(Record set)
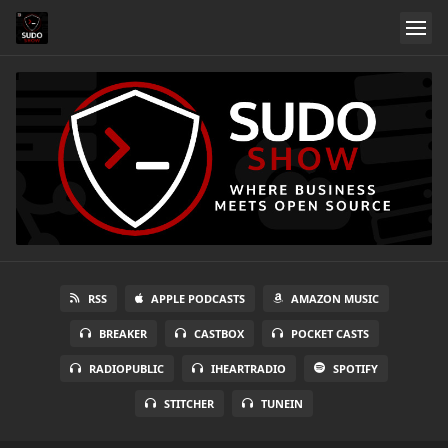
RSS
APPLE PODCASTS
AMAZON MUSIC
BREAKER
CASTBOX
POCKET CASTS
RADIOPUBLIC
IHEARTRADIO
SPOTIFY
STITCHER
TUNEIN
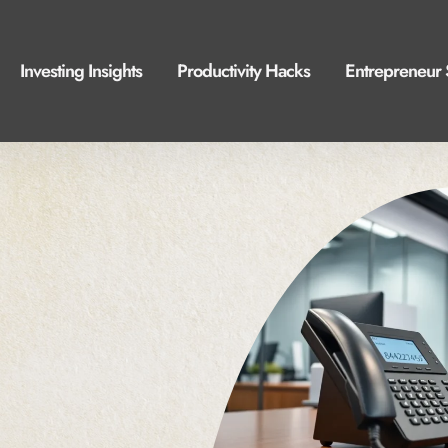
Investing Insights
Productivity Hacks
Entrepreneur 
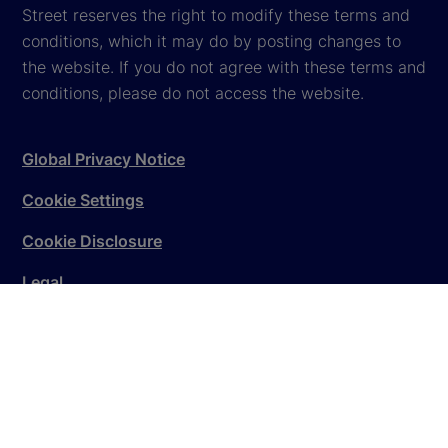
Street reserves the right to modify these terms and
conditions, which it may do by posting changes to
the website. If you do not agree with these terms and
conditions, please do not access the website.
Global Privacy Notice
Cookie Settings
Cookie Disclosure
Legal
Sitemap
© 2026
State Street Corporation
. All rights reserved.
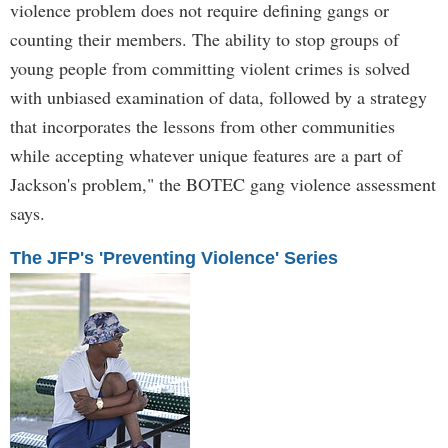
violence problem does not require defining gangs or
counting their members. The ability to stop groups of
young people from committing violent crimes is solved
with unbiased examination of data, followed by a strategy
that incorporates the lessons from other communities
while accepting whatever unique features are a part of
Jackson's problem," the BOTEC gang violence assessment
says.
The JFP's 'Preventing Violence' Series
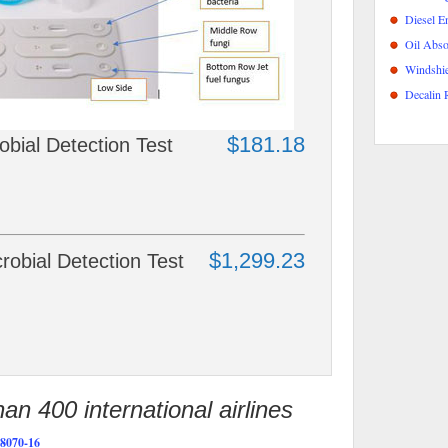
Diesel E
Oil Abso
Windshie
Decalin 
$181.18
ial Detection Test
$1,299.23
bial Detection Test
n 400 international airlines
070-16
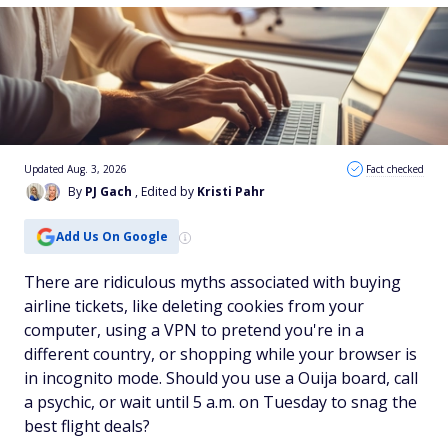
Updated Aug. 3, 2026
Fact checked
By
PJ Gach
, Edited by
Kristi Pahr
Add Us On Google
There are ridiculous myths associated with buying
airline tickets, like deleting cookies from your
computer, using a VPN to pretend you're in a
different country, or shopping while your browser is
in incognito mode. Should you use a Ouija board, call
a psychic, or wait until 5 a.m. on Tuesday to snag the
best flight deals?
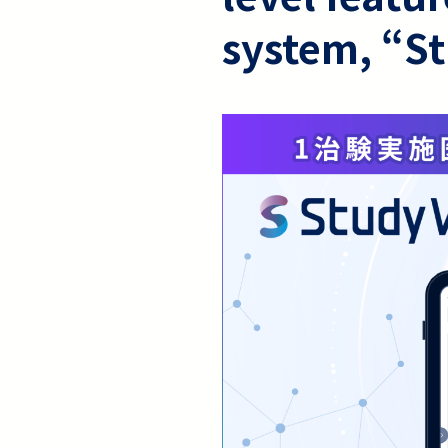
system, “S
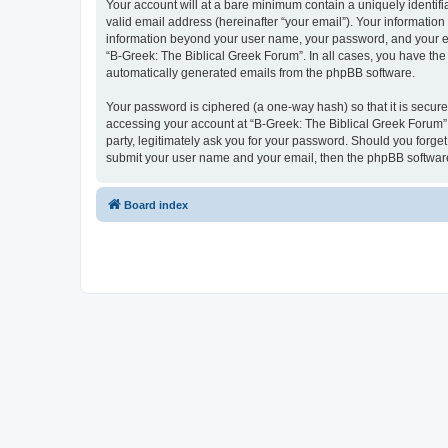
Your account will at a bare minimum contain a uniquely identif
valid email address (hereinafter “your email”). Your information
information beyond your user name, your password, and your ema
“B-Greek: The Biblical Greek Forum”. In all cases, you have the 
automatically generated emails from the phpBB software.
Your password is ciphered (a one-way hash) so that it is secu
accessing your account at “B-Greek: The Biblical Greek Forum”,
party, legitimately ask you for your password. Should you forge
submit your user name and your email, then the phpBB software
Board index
(End Record set)
What is being asked: Reproduce every entry exactly, but omit each picture.

Result of the task:
RSS
APPLE PODCASTS
AMAZON MUSIC
BREAKER
CASTBOX
POCKET CASTS
RADIOPUBLIC
IHEARTRADIO
SPOTIFY
STITCHER
TUNEIN
Investing Insights
Productivity Hacks
Entrepreneur 
Street reserves the right to modify these terms and
conditions, which it may do by posting changes to
the website. If you do not agree with these terms and
conditions, please do not access the website.
Global Privacy Notice
Cookie Settings
Cookie Disclosure
Legal
Sitemap
© 2026
State Street Corporation
. All rights reserved.
violence problem does not require defining gangs or
counting their members. The ability to stop groups of
young people from committing violent crimes is solved
with unbiased examination of data, followed by a strategy
that incorporates the lessons from other communities
while accepting whatever unique features are a part of
Jackson's problem," the BOTEC gang violence assessment
says.
The JFP's 'Preventing Violence' Series
Diesel E
Oil Abso
Windshie
Decalin 
$181.18
ial Detection Test
$1,299.23
bial Detection Test
n 400 international airlines
070-16
Updated Aug. 3, 2026
Fact checked
By
PJ Gach
, Edited by
Kristi Pahr
Add Us On Google
There are ridiculous myths associated with buying
airline tickets, like deleting cookies from your
computer, using a VPN to pretend you're in a
different country, or shopping while your browser is
in incognito mode. Should you use a Ouija board, call
a psychic, or wait until 5 a.m. on Tuesday to snag the
best flight deals?
system, “S
Your account will at a bare minimum contain a uniquely identif
valid email address (hereinafter “your email”). Your information
information beyond your user name, your password, and your ema
“B-Greek: The Biblical Greek Forum”. In all cases, you have the 
automatically generated emails from the phpBB software.
Your password is ciphered (a one-way hash) so that it is secu
accessing your account at “B-Greek: The Biblical Greek Forum”,
party, legitimately ask you for your password. Should you forge
submit your user name and your email, then the phpBB software
Board index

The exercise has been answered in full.